Strona:PL Homer - Odysseja (Siemieński).djvu/458

Ta strona została uwierzytelniona.

»Roztropne twoje słowo, mówisz wyśmienicie;
Idź więc, i powtórz mu to wszystko, moje dziecię!
Lecz wprzód opłócz się, namaść maściami wonnemi,
Nielza z twarzą spłakaną stawać tam przed niemi.
Łzami popsułaś sobie kwitnące jagody —
A przecież syn twój wyrósł, doczekał się brody;
Takim jest jak u Bogów sobieś wymodliła!«

Penelopa jéj na to: »Eurynomo miła!
Nietroskaj ty się o mnie i nieradź z przyjaźni
Abym ciało maściła i poszła do łaźni.
Wszak Bogi mię Olimpscy dawno oduczyli
Dbać o płci mej ozdoby; jak raz od téj chwili
Kiedy mąż mój odpłynął... Owszem Hippodamię
I Autonoję przyzwij, niech mi dadzą ramię
Gdy tam pójdę; bo wstydem spłonęłabym cała,
Gdybym się sama jedna gachom ukazała.«
Na ten rozkaz z komnaty wybiegła klucznica
Wołać panny, i pośpiech każdej z nich zaleca.
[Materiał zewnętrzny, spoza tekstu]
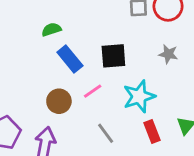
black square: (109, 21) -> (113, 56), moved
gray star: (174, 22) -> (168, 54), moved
Lecz Boginia Atene myśl powzięła inną:
Penelopie zesłała drzemkę dobroczynną;
Sen ją zmorzył i padła już ubezwładniona
W krzesło, i już Boginia tchnęła jej do łona
Boski czar, aby wzbudzić w Achiwach zdumienie.
Jej lice w ambrozyjne ubrała promienie —
Kitera z takich wdzięków wieniec ma uwity
Kiedy w pląsy się puszcza ze swemi Charyty.
Przytem wzrost jej i postać dała okazałą,
W bielsze kości słoniowéj oblekła ją ciało.